An addition to Kent State University Press's Civil War Soldiers and Strategies series, Phantoms of the South Fork: Captain McNeill and His Rangers offers a detailed overview of McNeill's Rangers. A partisan band of Confederates led by Virginian Captain John Hanson McNeill until his wounding at Meems Bottom, McNeill's Rangers roamed portions of West Virginia, western Maryland, southern Pennsylvania, and the Shenandoah Valley during the Civil War, and Steve French employs a fluid, approachable narrative to unfold the group's history. In nearly moment-by-moment detail, French presents the group's various engagements in vivid prose. The strategies of various leaders become clear as French describes McNeill's outfit ambushing northern supply wagons, surprising various Union troops on the move and in camp, and using guerrilla tactics to pester the Baltimore and Ohio Railroad. French also traces the reputation for daring and considerable fighting prowess that McNeill and his men garnered with each successful raid.

The book begins with the Confederate Congress's passage of the Partisan Ranger Act of 1862, which coincided with McNeill's service in the Missouri State Guard and his capture and imprisonment while a member of that force. According to the text, this stint in captivity did not stymie McNeill's willingness to fight for the Confederate cause, and after escaping and making his way to Virginia, he formed his partisan band, which could operate somewhat independently, though it did on occasion join other partisan groups and act as support for regular Confederate troops. From there, the book traces the exploits of McNeill's irregular band of Confederate fighters from small opportunistic seizures of Union hay wagons and stock to grander endeavors involving raids of towns and the demolition of bridges. The book's narrative builds, as did the partisan band's daring, to its highest point—a dramatic nighttime kidnapping of Union generals George Crook and Benjamin Kelley from their hotel beds in Cumberland, Maryland. The book closes with the band's hurried getaway after the kidnapping and a few minor final dustups until Robert E. Lee's surrender and the group's disbandment.
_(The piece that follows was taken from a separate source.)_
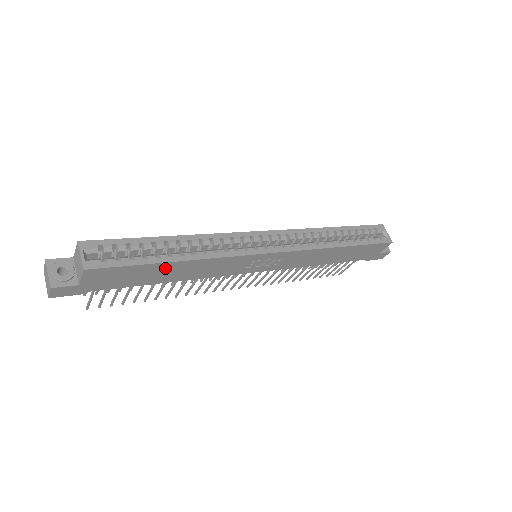
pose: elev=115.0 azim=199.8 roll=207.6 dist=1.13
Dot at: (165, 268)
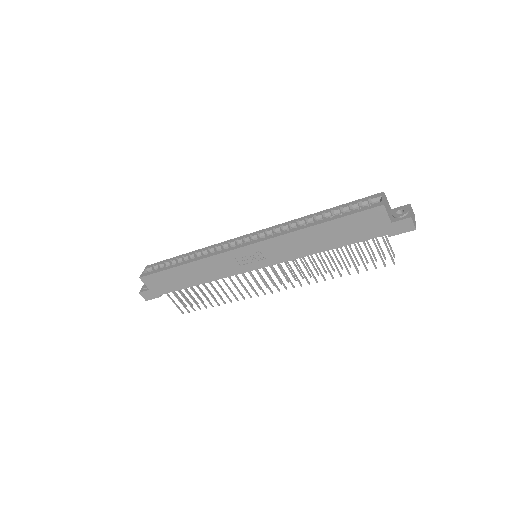
Dot at: (181, 272)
French draws from newspapers of the day, official government records, diaries, and a great many other sources to create an engaging episodic retelling of the actions of McNeill's Rangers, and he excels at providing the reader a lens into these skirmishes and maneuvers. In places, the reader nearly becomes a member of the partisans, but this engaging approach can be limiting. We see some, but perhaps not enough, of civilians' experiences with and reactions to this group, and many readers may complain about the book's rather quick discussion of the nature and merits of Confederate partisan bands in terms of their broader sociological or military implications. Moreover, while the book includes some of [End Page 1007]the opposition leveled by fellow Confederates, even by Lee, against McNeill, some readers might have hoped to see more. Perhaps this distanced view could have come at the book's end, which is engaging but seems hasty.

French strives to heighten the reputation of McNeill's Rangers to that of John Singleton Mosby's famous partisan group, at least in the minds of Civil War historians, but the book's primary goal is to supply a compelling book-length account of McNeill's understudied yet successful outfit. One can hardly argue that the book does not succeed in this goal. French presents his material in vivid detail, and the connections made between the band and the region's larger campaign mean the book would be engaging to those interested in the region and would be of use to those interested in general Civil War historiography. At the very least, the text builds a strong case that McNeill's Rangers warrant further attention.